Easter 4: Father Gethin

Easter 4

A Word about the Readings
by Father Gethin


(The readings may be found here)

The final work of Our Lord’s earthly ministry is to prepare His followers for the strange, and in some ways painful event of His earthly departure at the Ascension. ‘Because I have said these things, sorrow hath filled your heart’: they were not yet ready to perceive the world as it was to appear in the new light of the Resurrection. Only with the sending of the Spirit at Pentecost would the vision become clear: “Howbeit, when he, the Spirit of truth, is come, he will guide you into all truth.” Only through the power and presence of the Holy Spirit, who is God unlimited by time and place, unlimited by the mortal constraints of body and language, could their hearts and souls be filled with the whole expression of the Gospel. Jesus takes care that the point is not glossed over: “[The Spirit] shall not speak of himself; but whatsoever he shall hear, that shall he speak: and he will show you things to come. He shall glorify me: for he shall receive of mine, and shall show it unto you. All things that the Father hath are mine: therefore said I, that he shall take of mine, and shall show it unto you.” The whole account of God’s redeeming will, the gracious humility of God expressing the good working of His loving nature, would be poured out upon them, so that the plan of salvation could be free to accomplish its purpose, without fear or confusion.

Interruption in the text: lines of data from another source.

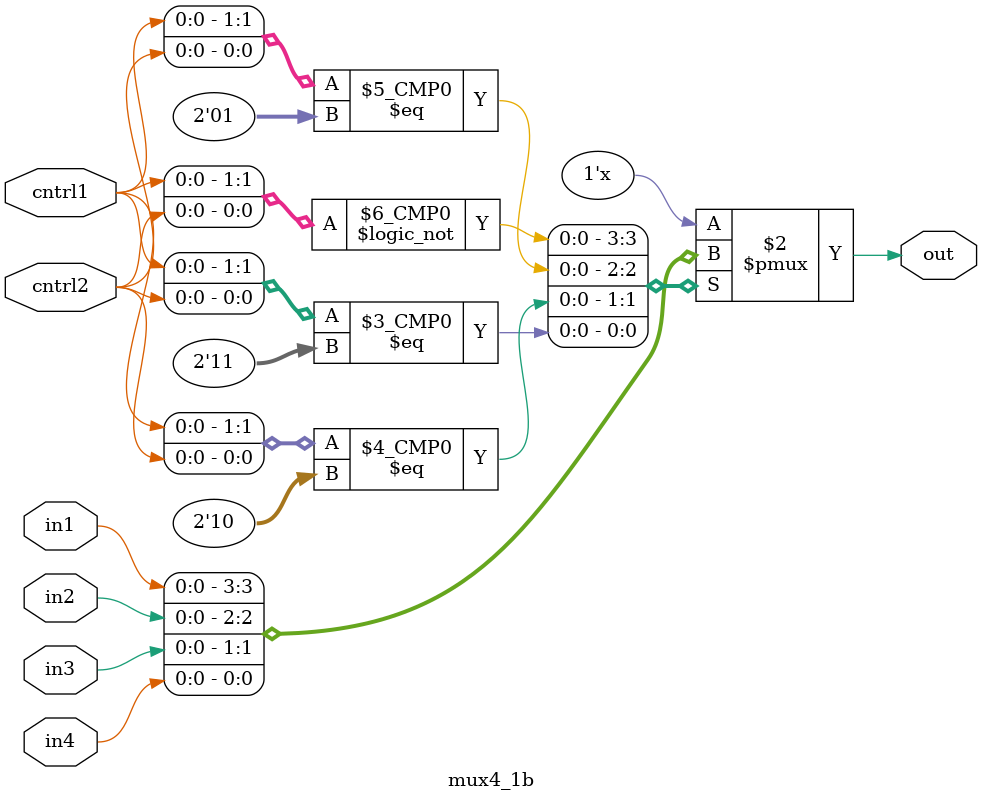
<source format=v>
module mux4_1b(out,in1,in2,in3,in4,cntrl1,cntrl2);
output out;
input in1,in2,in3,in4,cntrl1,cntrl2;
reg out;

always@(in1 or in2 or in3 or in4 or cntrl1 or cntrl2)
case({cntrl1,cntrl2})
2'b00:out=in1;
2'b01:out=in2;
2'b10:out=in3;
2'b11:out=in4;
default:out=2'bx;
endcase
endmodule

</source>
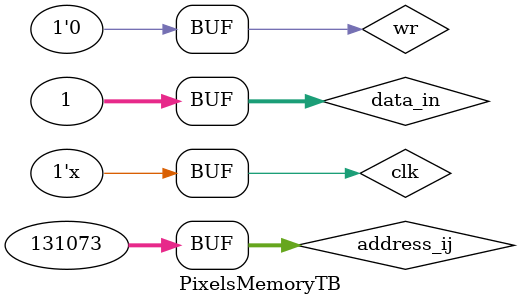
<source format=sv>
module PixelsMemoryTB();
	
	logic clk;
	logic wr;
	logic [31:0] address_ij;
	logic [31:0] data_in;
	logic [31:0] data_out;
	
	PixelsMemory memoria(clk, wr, address_ij, data_in, data_out);
	
	always begin
		#1
		clk = ~clk;
	end
	
	initial begin
		clk = 1;
		data_in = 32'b1;
		address_ij = 32'b00000000000000100000000000000001;
		wr = 1;
		
		#3
		wr = 0;
	end
endmodule
</source>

In the first place, though, their fears and confusions would have to be confronted, and Jesus provides that confrontation in His Easter appearances in two ways: by proclaiming His Peace, and by illuminating the limits of their faith and understanding: “because you have seen me, you have believed,” He told Thomas, “blessed are those who have not seen, and yet have believed.” There was to be a new, and utterly more profound, basis of life and understanding, proceeding from spiritual and eternal certainties, not under threat of earthly weakness or limitation. The disciples were to leave their earthly fishing nets and become the fishers of men. The worship of God was to transcend places and cultures and times: “the hour is coming, and now is, when the true worshipers will worship the Father in spirit and truth; for the Father is seeking such to worship Him. God is Spirit, and those who worship Him must worship in spirit and truth.” (John 4:23-24).

Therefore, James would write to the churches, “Of his own will he brought us to birth by the word of truth, that we should be a kind of first-fruits of all his creation.” The new way had arrived, the way of divine opening into human life and story, filling the earth with heavenly blessing, granting to us here gifts of grace ‘from above’. The challenge, for them as for us, would be to continue patient in that heavenly focus. Earthly fears and confusions continually reoccur, and need to be overcome with renewed faith and deepened understanding—yesterday’s triumphs will never accomplish today’s victories. Our passage through time must always devoutly consider and reconsider the heavenly goal and calling which guides us, “till we all come to the unity of the faith and of the knowledge of the Son of God, to a perfect man, to the measure of the stature of the fullness of Christ; that we should no longer be children, tossed to and fro and carried about with every wind of doctrine, by the trickery of men, in the cunning craftiness of deceitful plotting, but, speaking the truth in love, may grow up in all things into Him who is the head—Christ—from whom the whole body, joined and knit together by what every joint supplies, according to the effective working by which every part does its share, causes growth of the body for the edifying of itself in love.” (Eph. 4:13-16). And the fulfilling of Paul’s stirring prophecy is the history of the church, and the perfecting of our faith.